> [EXERCISE REQUIREMENTS]: Rewrite the entries from the line with "1964 and 1965" through the end, replacing "tallest" with "highest" and keeping everything else the same. Leave the pictures out of your answer.

Stored items:
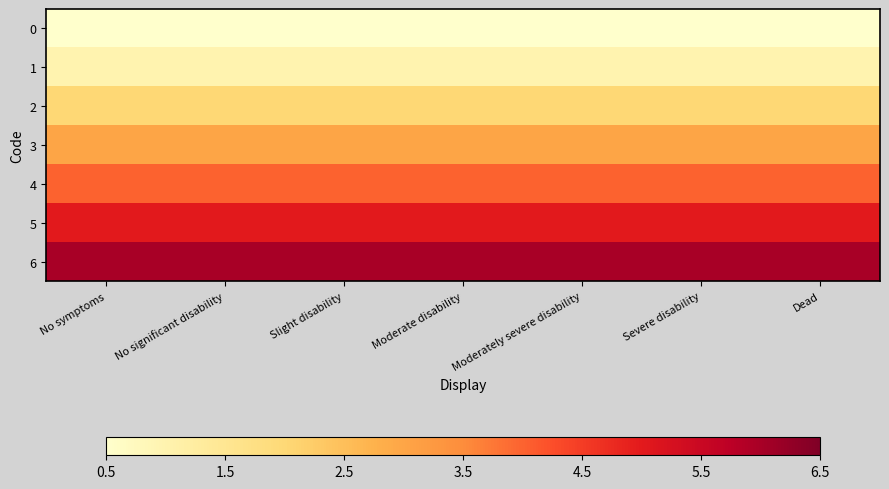

Which series has the largest total across all categories?

6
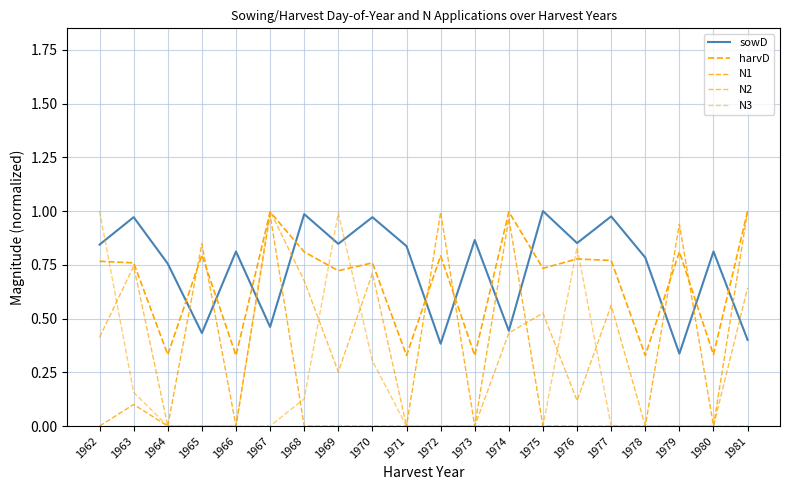

Between which two adjacent categories do N1 and harvD first intersect?

1964 and 1965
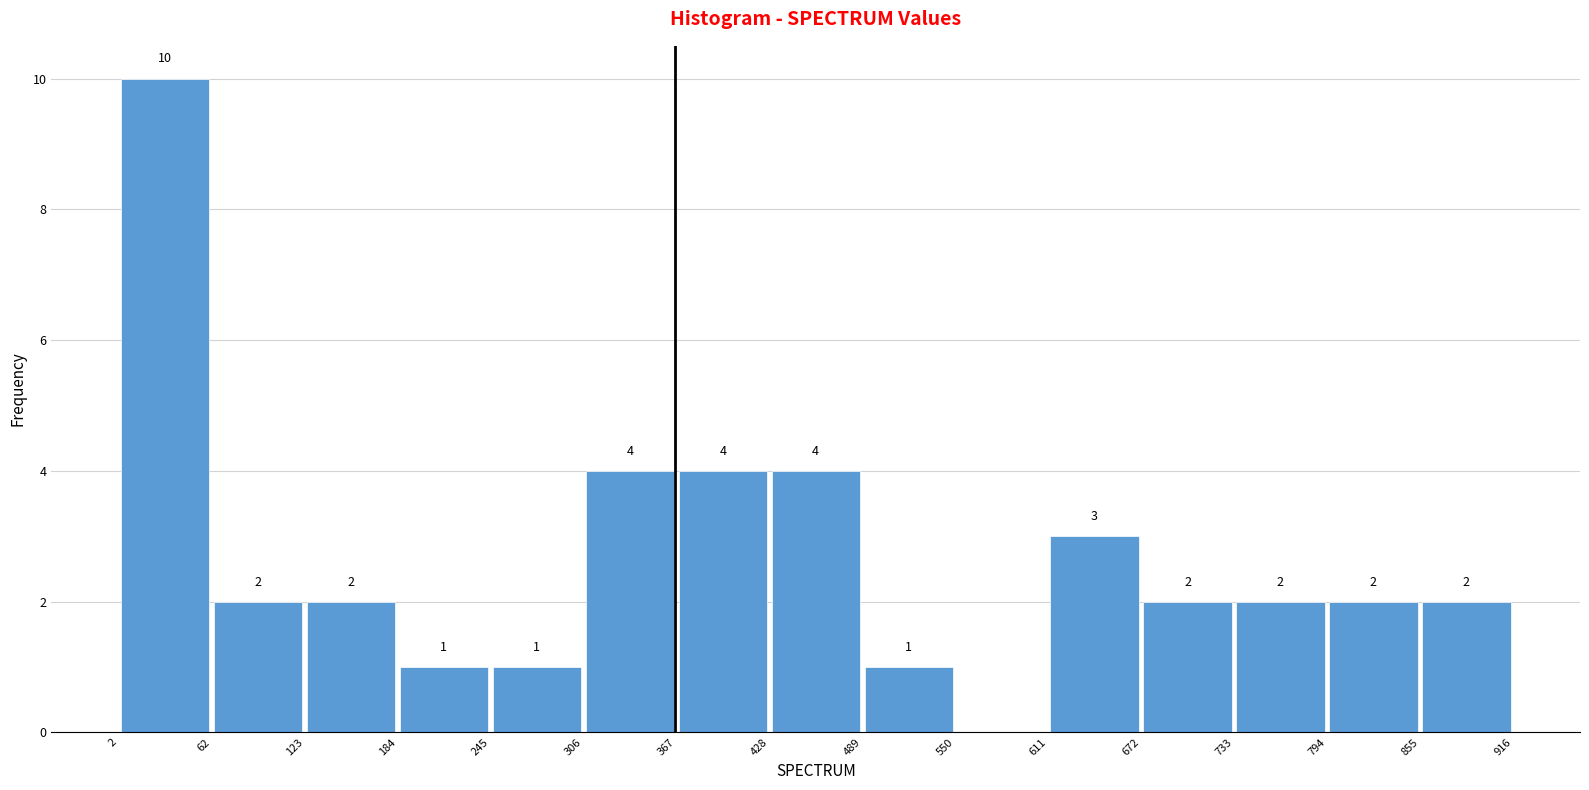

Over which range of the x-axis is the bar tallest?

2 to 62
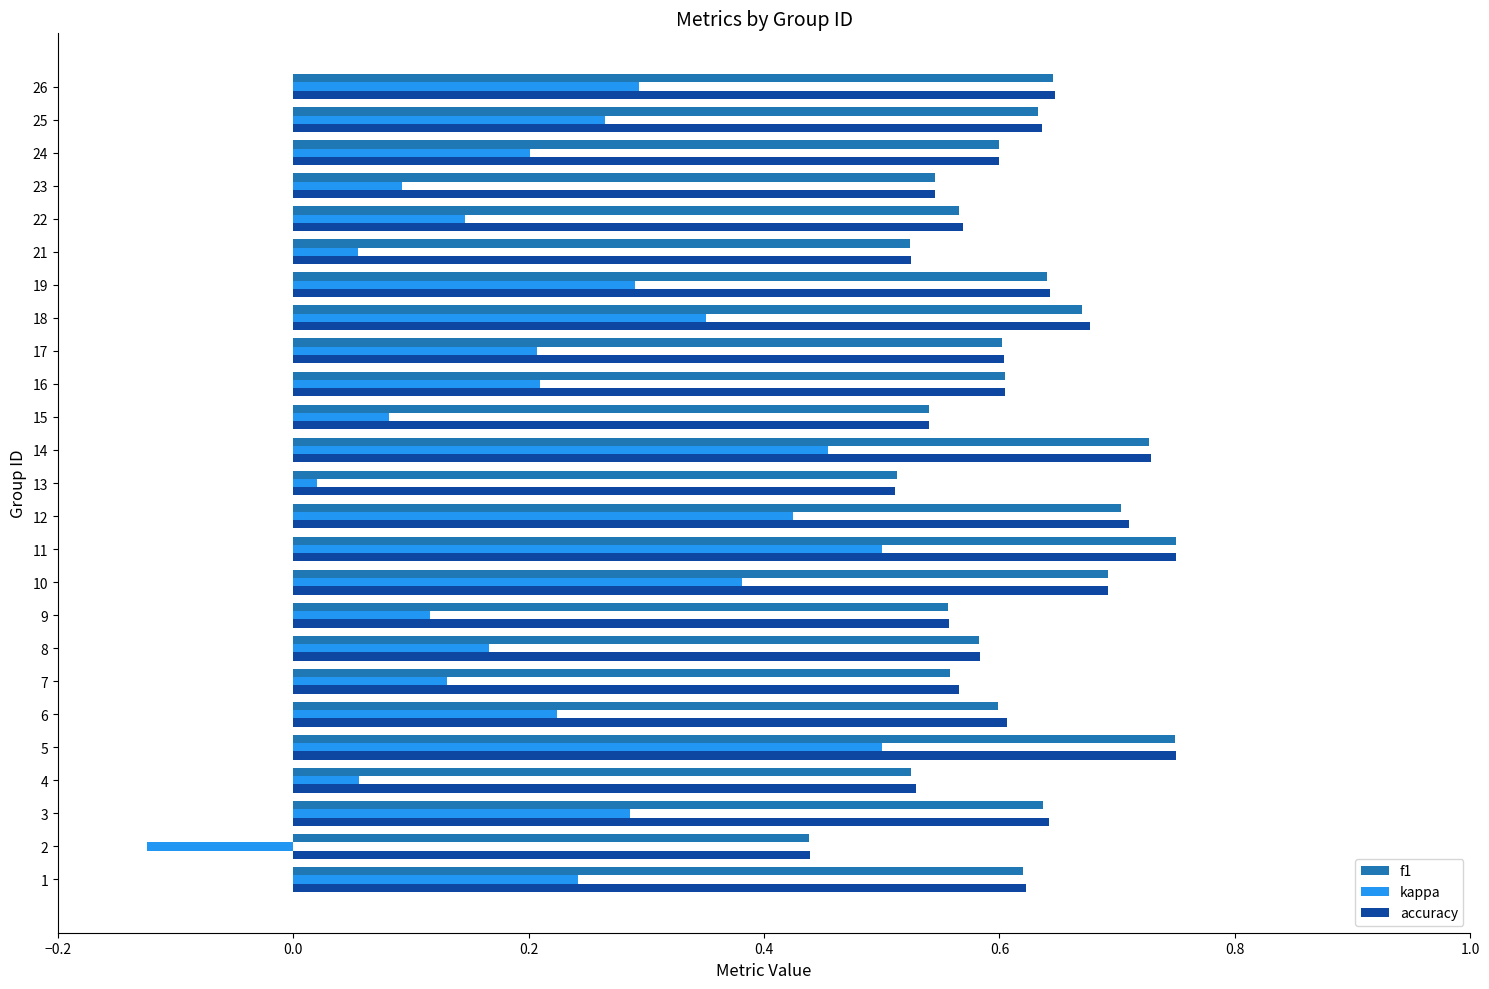

Which series has the widest spread of values?

kappa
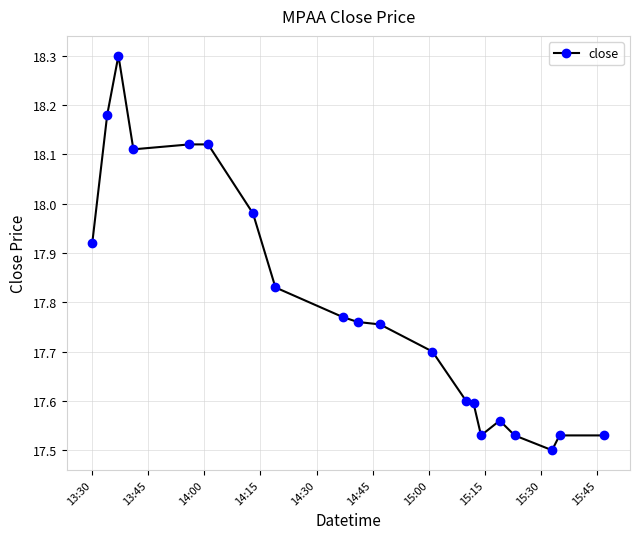

What is the difference between the maximum and minimum values?

0.8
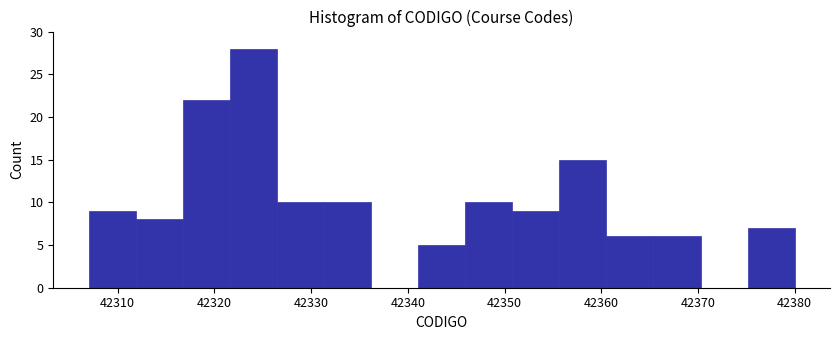

Reading left to right, list every bar in this chart as the range it spans on the x-axis followed by its height. Neither the bar edges nor the heights are printed on the chart, so give them approximately, as read against the axes.

42307 to 42312: 9
42312 to 42317: 8
42317 to 42322: 22
42322 to 42326: 28
42326 to 42331: 10
42331 to 42336: 10
42336 to 42341: 0
42341 to 42346: 5
42346 to 42351: 10
42351 to 42356: 9
42356 to 42361: 15
42361 to 42365: 6
42365 to 42370: 6
42370 to 42375: 0
42375 to 42380: 7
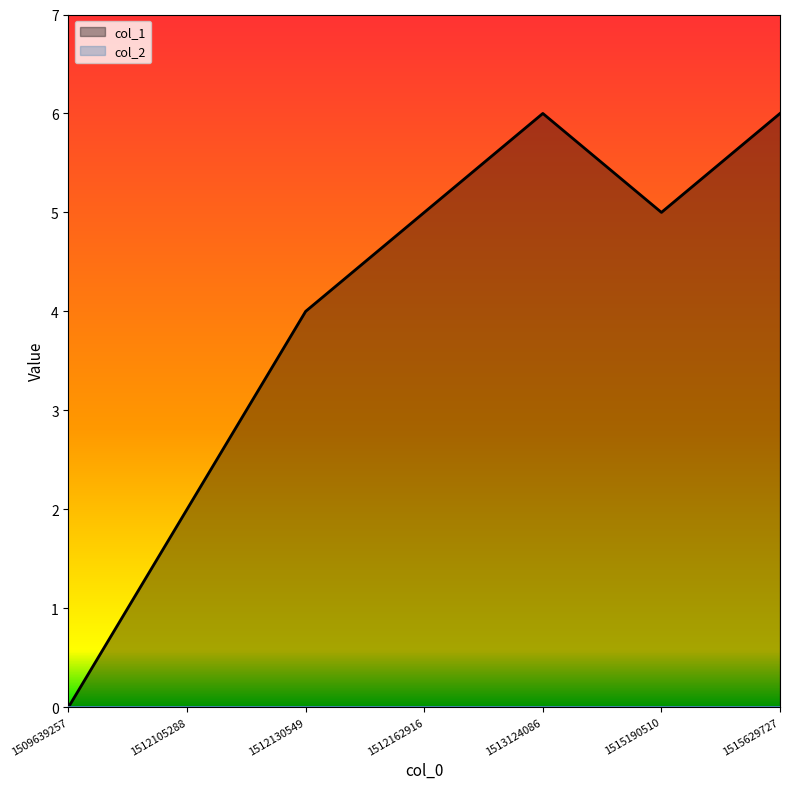

What is the difference between the maximum and minimum values?

6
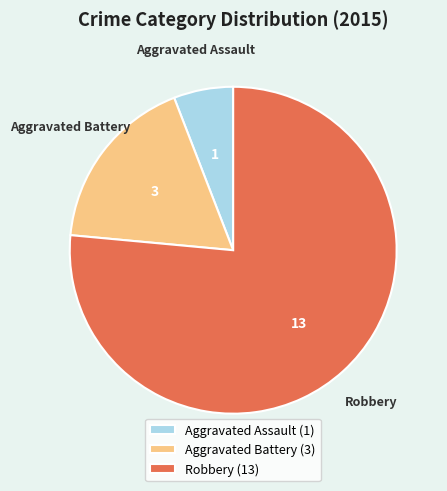

Which slice is the smallest?

Aggravated Assault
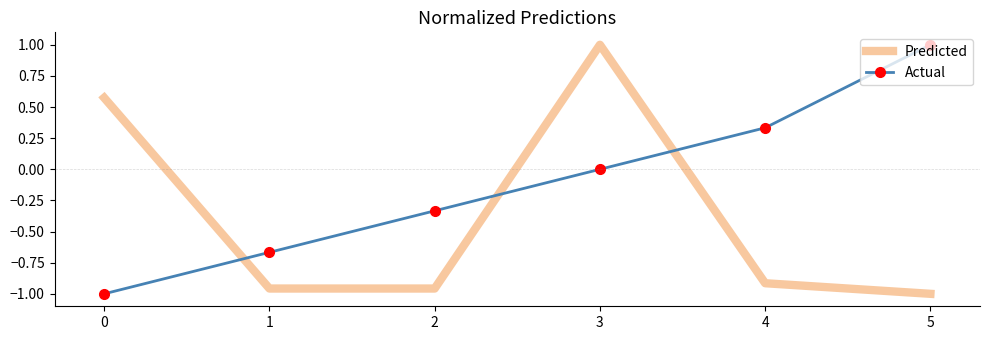

Which series has the largest total across all categories?

Actual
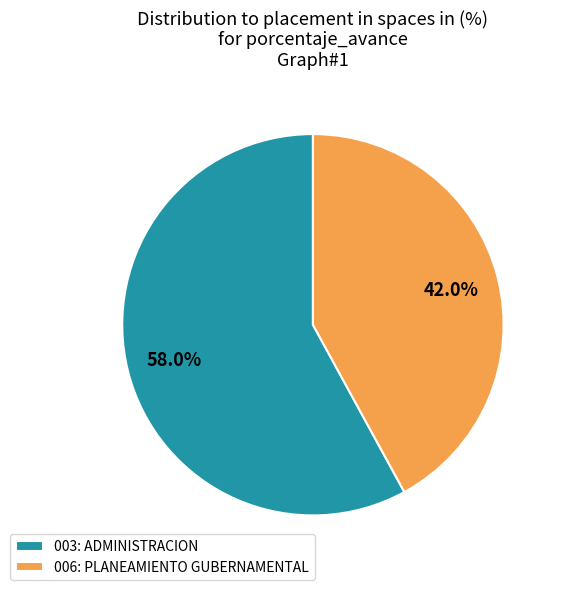

Which slice represents more than half of the pie?

003: ADMINISTRACION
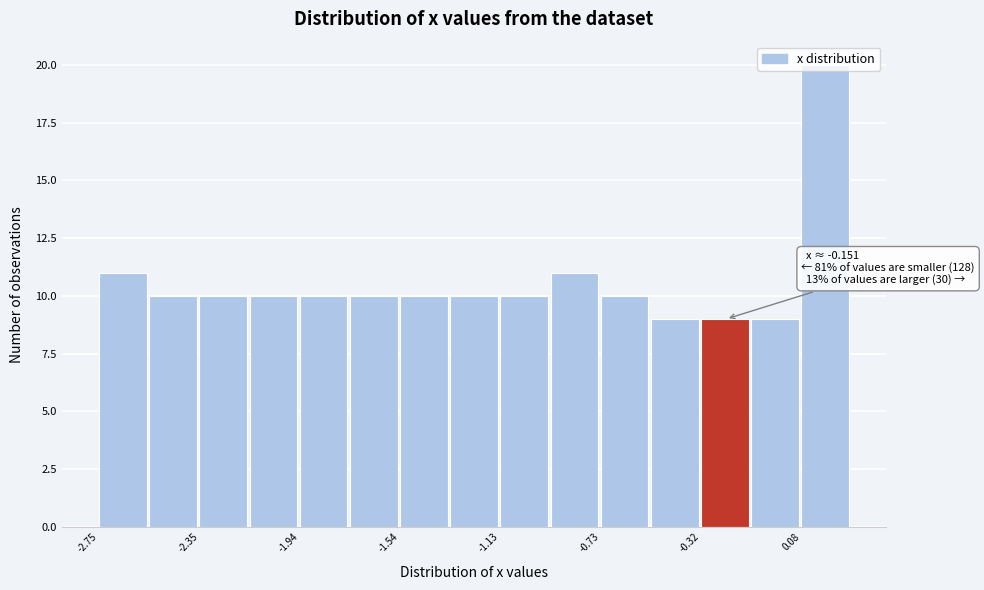

Over which range of the x-axis is the bar tallest?

0.10 to 0.30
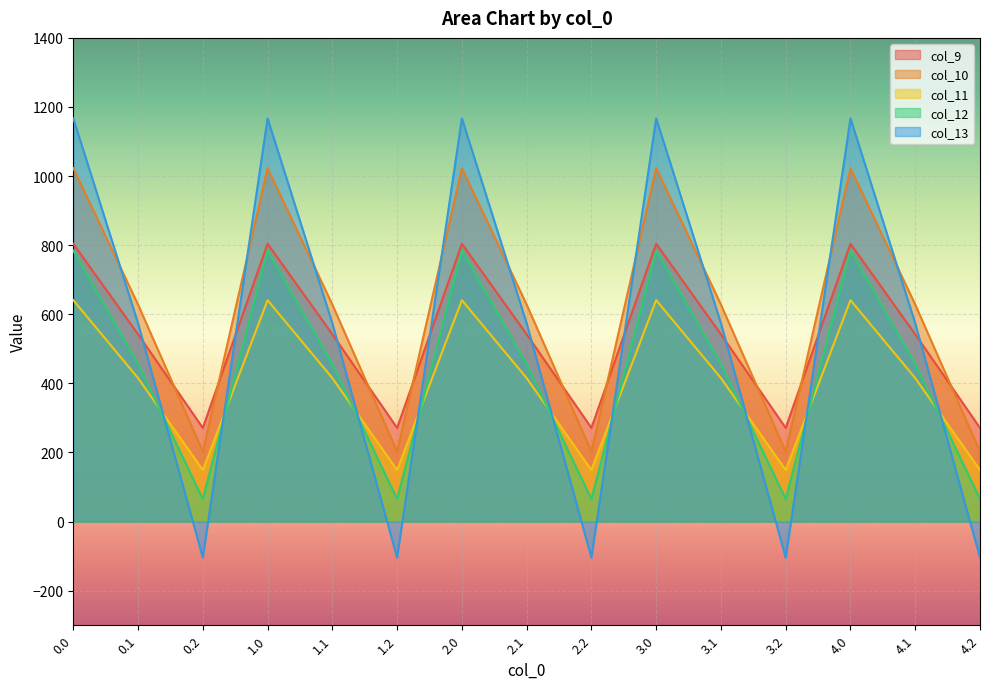

What is the label of the 11th point from the right?

1.1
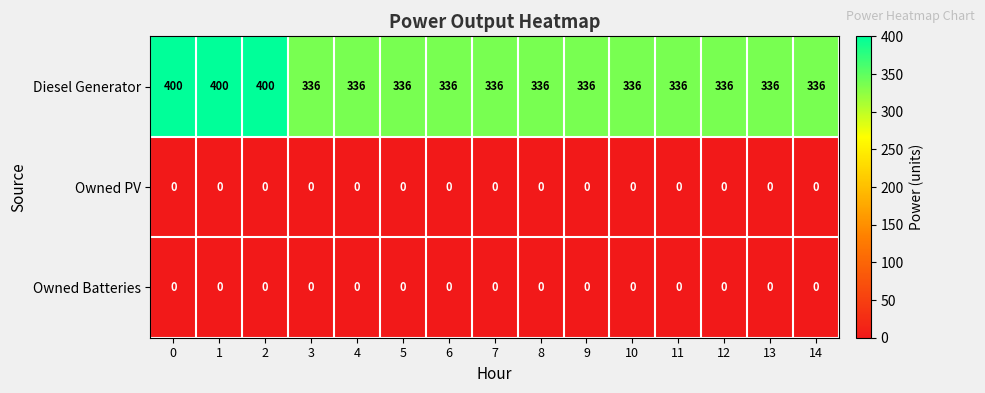

What is the difference between the Diesel Generator values at 2 and 3?

64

> [ANSWER]:
1964 and 1965

Over which range of the x-axis is the bar highest?

2 to 62

Which series has the widest spread of values?

kappa

What is the difference between the maximum and minimum values?

0.8

Reading left to right, list every bar in this chart as the range it spans on the x-axis followed by its height. Neither the bar edges nor the heights are printed on the chart, so give them approximately, as read against the axes.

42307 to 42312: 9
42312 to 42317: 8
42317 to 42322: 22
42322 to 42326: 28
42326 to 42331: 10
42331 to 42336: 10
42336 to 42341: 0
42341 to 42346: 5
42346 to 42351: 10
42351 to 42356: 9
42356 to 42361: 15
42361 to 42365: 6
42365 to 42370: 6
42370 to 42375: 0
42375 to 42380: 7

What is the difference between the maximum and minimum values?

6

Which slice is the smallest?

Aggravated Assault

Which series has the largest total across all categories?

Actual

Which slice represents more than half of the pie?

003: ADMINISTRACION

Over which range of the x-axis is the bar highest?

0.10 to 0.30

What is the label of the 11th point from the right?

1.1

What is the difference between the Diesel Generator values at 2 and 3?

64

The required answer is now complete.